Department of Biomedical Sciences, University of Padua, Padua, Italy.
PLoS Comput Biol. 2020 Jun 22;16(6):e1007967. doi: 10.1371/journal.pcbi.1007967. eCollection 2020 Jun.
Post-translational modification (PTM) sites have become popular for predictor development. However, with the exception of phosphorylation and a handful of other examples, PTMs suffer from a limited number of available training examples and sparsity in protein sequences. Here, proline hydroxylation is taken as an example to compare different methods and evaluate their performance on new experimentally determined sites. As a guide for effective experimental design, predictors require both high specificity and sensitivity. However, the self-reported performance may often not be indicative of prediction quality and detection of new sites is not guaranteed. We have benchmarked seven published hydroxylation site predictors on two newly constructed independent datasets. The self-reported performance is found to widely overestimate the real accuracy measured on independent datasets. No predictor performs better than random on new examples, indicating the refined models do not sufficiently generalize to detect new sites. The number of false positives is high and precision low, in particular for non-collagen proteins whose motifs are not conserved. As hydroxylation site predictors do not generalize for new data, caution is advised when using PTM predictors in the absence of independent evaluations, in particular for highly specific sites involved in signalling.

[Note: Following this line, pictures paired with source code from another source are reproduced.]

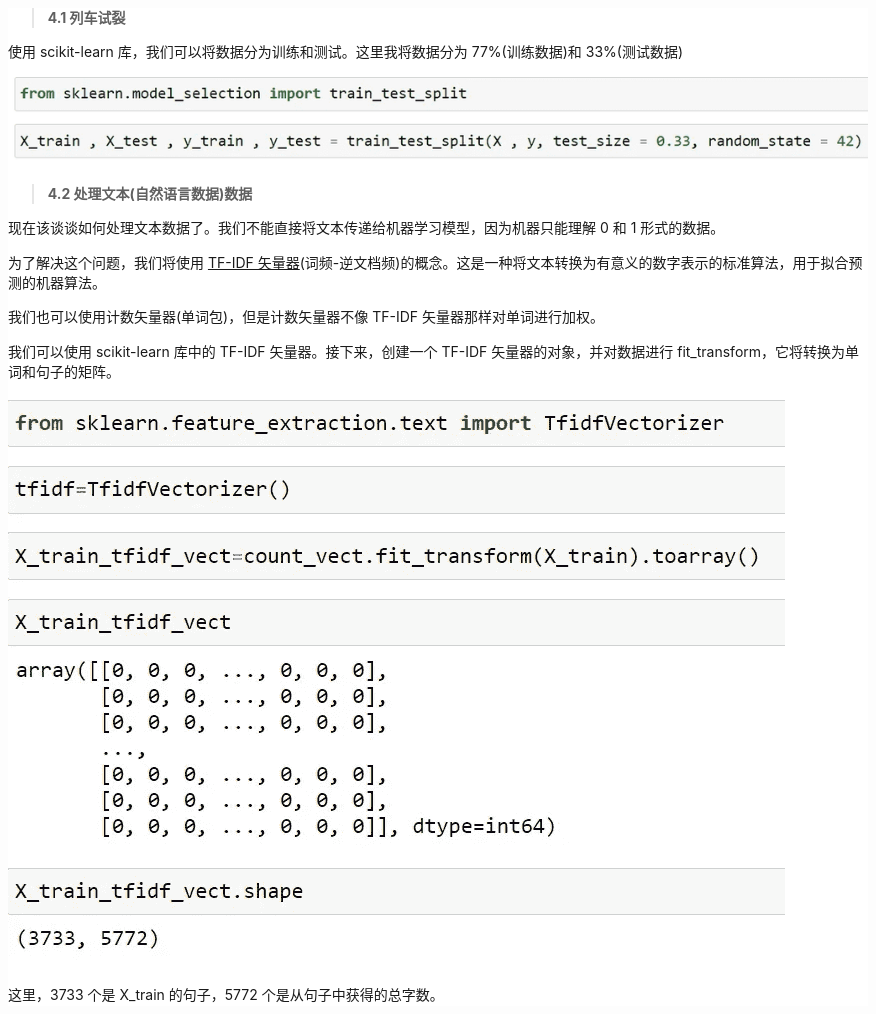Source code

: 
> **4.1 列车试裂**

使用 scikit-learn 库，我们可以将数据分为训练和测试。这里我将数据分为 77%(训练数据)和 33%(测试数据)

![](img/5927409c3937ef4e58b0205c621bdbf6.png)

> **4.2 处理文本(自然语言数据)数据**

现在该谈谈如何处理文本数据了。我们不能直接将文本传递给机器学习模型，因为机器只能理解 0 和 1 形式的数据。

为了解决这个问题，我们将使用 [TF-IDF 矢量器](/@cmukesh8688/tf-idf-vectorizer-scikit-learn-dbc0244a911a)(词频-逆文档频)的概念。这是一种将文本转换为有意义的数字表示的标准算法，用于拟合预测的机器算法。

我们也可以使用计数矢量器(单词包)，但是计数矢量器不像 TF-IDF 矢量器那样对单词进行加权。

我们可以使用 scikit-learn 库中的 TF-IDF 矢量器。接下来，创建一个 TF-IDF 矢量器的对象，并对数据进行 fit_transform，它将转换为单词和句子的矩阵。

![](img/d435935538d4b58db61eb261cb686634.png)

这里，3733 个是 X_train 的句子，5772 个是从句子中获得的总字数。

翻译后修饰(PTM)位点已成为预测器开发的热门对象。然而,除了磷酸化和少数其他例子外,PTM存在可用训练示例数量有限以及蛋白质序列稀疏的问题。在此,以脯氨酸羟化为例,比较不同方法并评估它们在新的实验确定位点上的性能。作为有效实验设计的指南,预测器需要同时具备高特异性和高灵敏度。然而,自我报告的性能往往可能无法反映预测质量,并且新位点的检测也无法得到保证。我们在两个新构建的独立数据集上对七个已发表的羟化位点预测器进行了基准测试。结果发现,自我报告的性能广泛高估了在独立数据集上测得的实际准确性。在新示例上,没有一个预测器的表现优于随机猜测,这表明优化后的模型不足以泛化以检测新位点。假阳性数量很高且精度很低,特别是对于其基序不保守的非胶原蛋白。由于羟化位点预测器无法对新数据进行泛化,因此在没有独立评估的情况下使用PTM预测器时应谨慎,特别是对于参与信号传导的高度特异性位点。